SCROLL TO CONTINUE WITH CONTENT
Enda menjelaskan definisi penyiaran yang menggunakan frekuensi publik itu diatur pemerintah, sehingga perlu ada izin dan lain sebagainya. Sedangkan, stream atau live video menggunakan jaringan internet di platform media sosial, tidak termasuk dalam definisi penyiaran yang ada saat ini.
Menurut Enda gugatan RCTI yang sampai menyasar fitur live di media sosial (medsos) dinilai kurang tepat. Bila apa yang dimaksud RCTI dan iNews bahwa penyiaran juga mencakup internet, itu bisa berujung dilarangnya juga layanan video call yang saat ini banyak dipakai masyarakat dalam berkomunikasi.
"Tentunya tidak tepat ya, karena itu tadi live stream di media sosial maupun menggunakan perangkat digital lainnya termasuk dalam definisi-definisi yang sama, kalau video call juga kan bisa-bisa dianggap masuk dalam definisi itu, jadi sudah pasti tidak tepat," tuturnya.
Selain itu, gugatan RCTI ini dinilai tidak mengikuti perkembangan zaman yang mana sekarang sudah masuk ke era digital.
"Bukan masalah kebebasan berekspresi aja ya, tapi juga kemudahan untuk komunikasi, lalu kemudian juga penggunaan video dan live stream untuk bisnis UMKM dan lain sebagainya untuk meeting menggunakan Zoom kan jadi terhambat semuanya," ungkap Enda.
5. Pemerintah Tolak Ide RCTI
Gugatan RCTI dan iNews yang khawatir muncul konten yang bertentangan dengan Pancasila sehingga harusnya tunduk ke UU Penyiaran. Namun usulan yang dijadikan alasan menggugat ke Mahkamah Konstitusi (MK) itu ditolak pemerintah. Menurut Kominfo, konten audio video internet tunduk ke UU terkait, seperti UU tentang internet hingga UU Pornografi.
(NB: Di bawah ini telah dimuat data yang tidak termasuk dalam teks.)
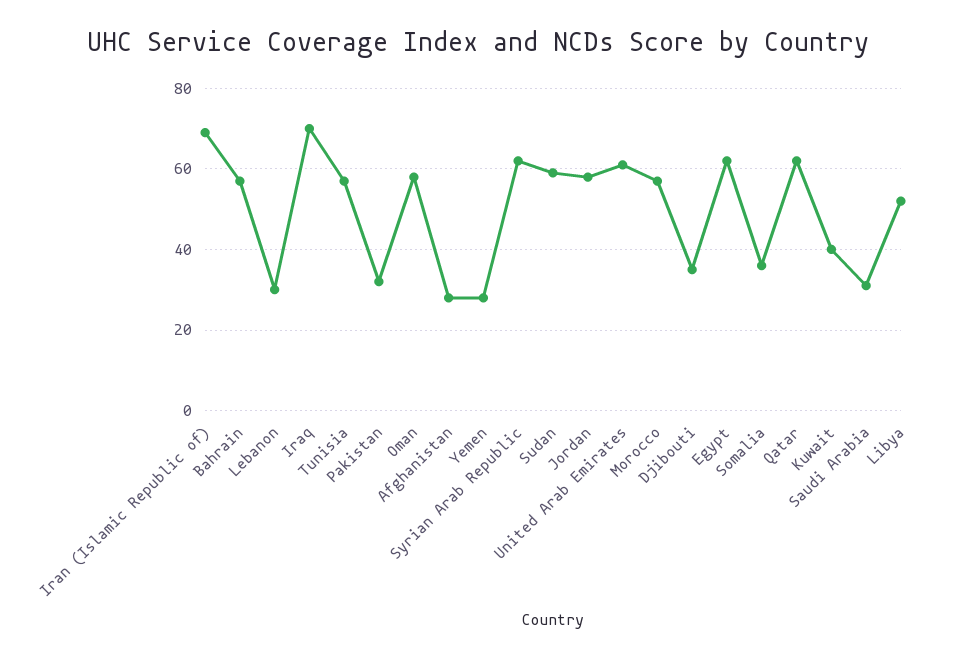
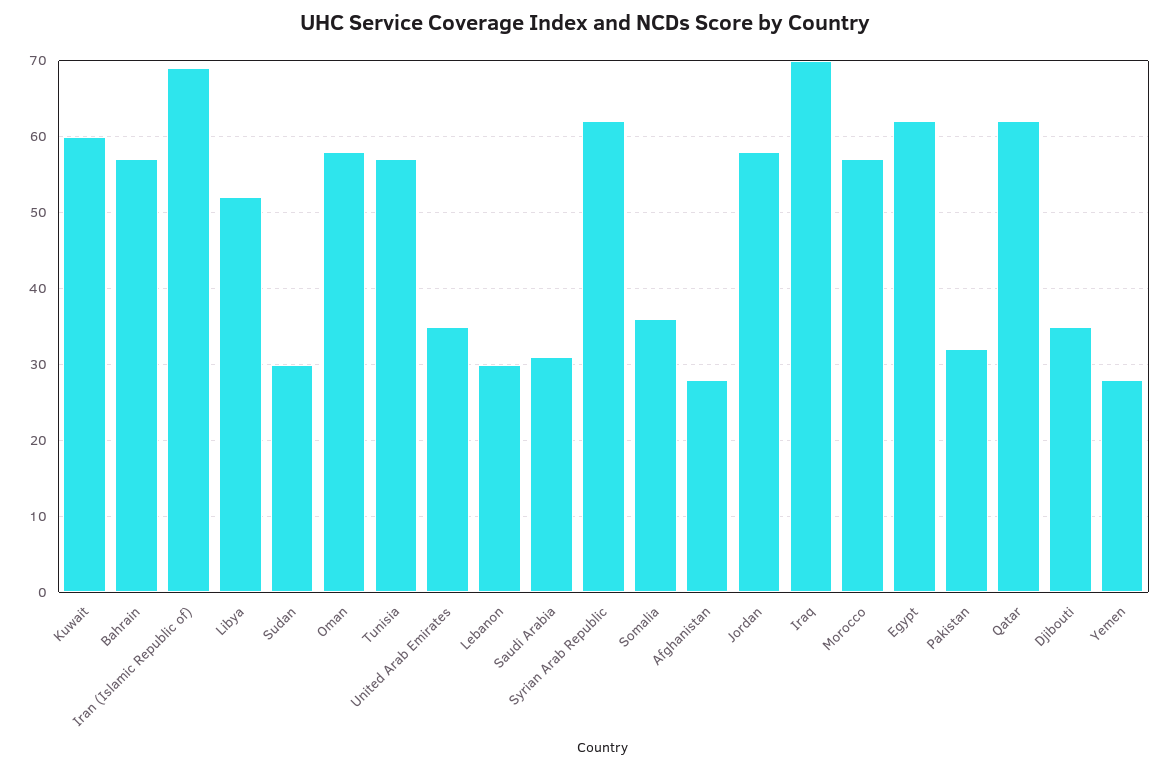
  {
    "Iran (Islamic Republic of)": 69,
    "Bahrain": 57,
    "Lebanon": 30,
    "Iraq": 70,
    "Tunisia": 57,
    "Pakistan": 32,
    "Oman": 58,
    "Afghanistan": 28,
    "Yemen": 28,
    "Syrian Arab Republic": 62,
-   "Sudan": 60,
+   "Sudan": 30,
    "Jordan": 58,
-   "United Arab Emirates": 60,
+   "United Arab Emirates": 35,
    "Morocco": 57,
    "Djibouti": 35,
    "Egypt": 62,
    "Somalia": 36,
    "Qatar": 62,
-   "Kuwait": 40,
+   "Kuwait": 60,
    "Saudi Arabia": 31,
    "Libya": 52
  }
"Berdasarkan uraian-uraian tersebut di atas, layanan audio visual OTT tidak serta-merta dapat disamakan dengan kegiatan penyiaran dan tidak dapat dikategorikan sebagai bagian dari penyiaran dalam ketentuan Pasal 1 ayat (2) angka 2 Undang-Undang Penyiaran," kata Dirjen PPI Kominfo, Ahmad Ramli.
Hal itu tertuang dalam risalah sidang MK yang dikutip detikcom, Kamis (27/8/2020). Ahmad Ramli membeberkan perbedaan penyiaran televisi versus video di internet, yaitu:
1. Karena karakteristik utama layanan OTT audio visual adalah layanan yang dapat diakses oleh pengguna layanan melalui jaringan telekomunikasi internet. Berbeda dengan penyiaran, yang merupakan layanan pemancaran dan penerimaan siaran yang membutuhkan kegiatan yang dinamakan pemancar luasan Konten siaran oleh lembaga penyiaran dan diterima secara serentak dan bersamaan melalui perangkat teknologi penerima siaran.
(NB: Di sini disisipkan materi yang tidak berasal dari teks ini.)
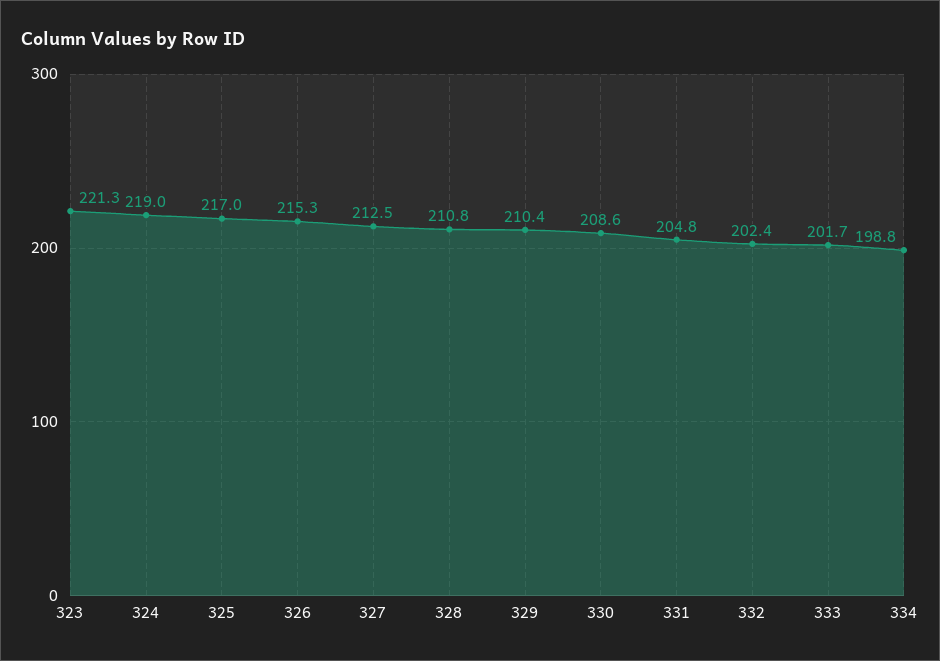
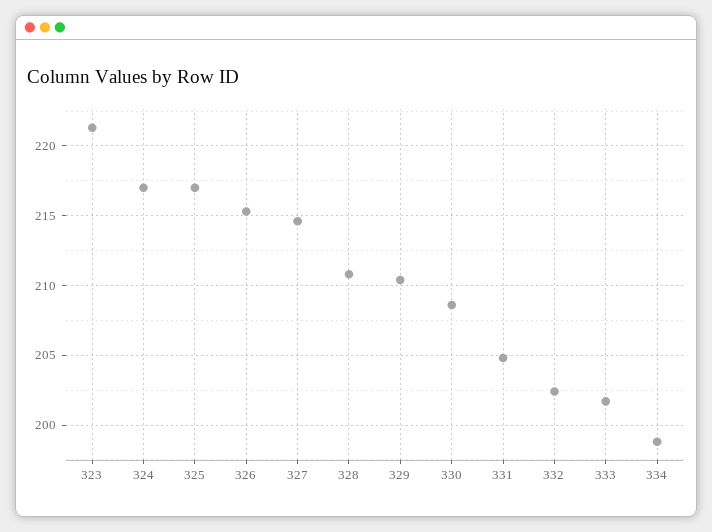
  {
    "323": 221.3,
-   "324": 219,
+   "324": 217,
    "325": 217,
    "326": 215.3,
-   "327": 212.5,
+   "327": 214.5,
    "328": 210.8,
    "329": 210.4,
    "330": 208.6,
    "331": 204.8,
    "332": 202.4,
    "333": 201.7,
    "334": 198.8
  }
2. Walaupun Konten yang diberikan oleh lembaga penyiaran juga sama dengan Konten yang diberikan oleh layanan audio visual OTT, namun tidak bisa serta-merta dikategorikan sebagai kegiatan penyiaran karena penyelenggara penyiaran adalah push service, sedangkan OTT adalah pull service, di mana pemirsa itu bisa memilih sendiri layanan.
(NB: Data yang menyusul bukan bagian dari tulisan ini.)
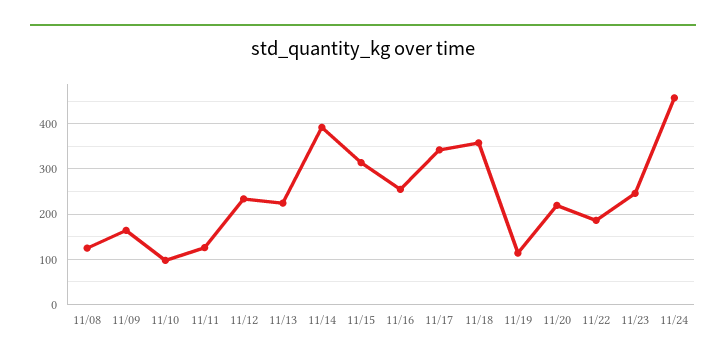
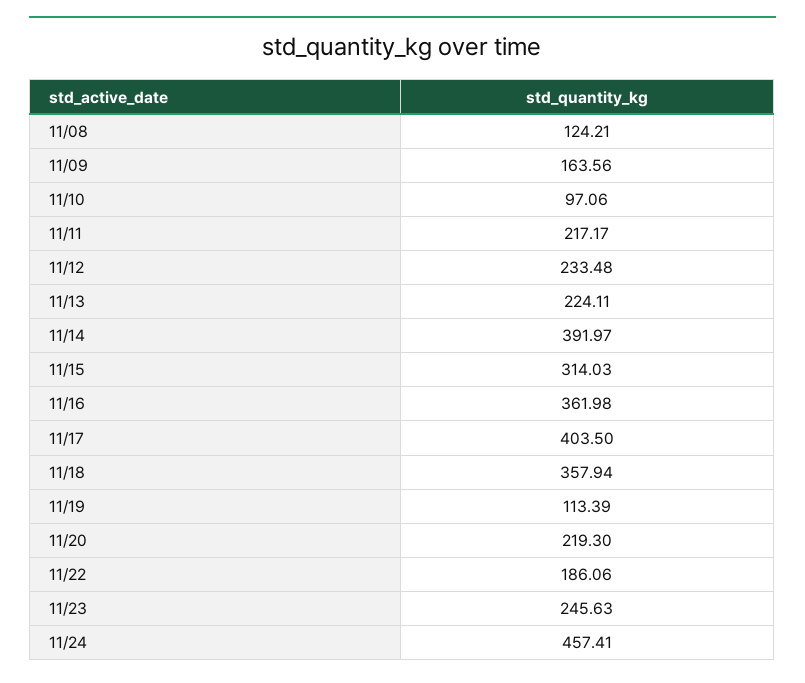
  {
    "11/08": 124.21,
    "11/09": 163.56,
    "11/10": 97.06,
-   "11/11": 120,
+   "11/11": 217.17,
    "11/12": 233.48,
    "11/13": 224.11,
    "11/14": 391.97,
    "11/15": 314.03,
-   "11/16": 260,
+   "11/16": 361.98,
-   "11/17": 340,
+   "11/17": 403.5,
    "11/18": 357.94,
    "11/19": 113.39,
    "11/20": 219.3,
    "11/22": 186.06,
    "11/23": 245.63,
    "11/24": 457.41
  }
3. Konten bersifat netral sehingga pengaturannya bergantung pada media mana Konten tersebut disalurkan, misalnya film yang ditayangkan pada bioskop tunduk pada aturan perfilman. Jika ditayangkan oleh lembaga penyiaran, maka tunduk pada aturan penyiaran. Sedangkan jika dapat diakses melalui layanan OTT, maka tunduk pada aturan telekomunikasi, internet, Undang-Undang Pornografi, dan lain-lain. Sehingga dalil- dalil Para Pemohon yang meminta tafsir penyiaran dianggap telah dibacakan, sudah sepatutnya ditolak oleh Majelis Yang Mulia.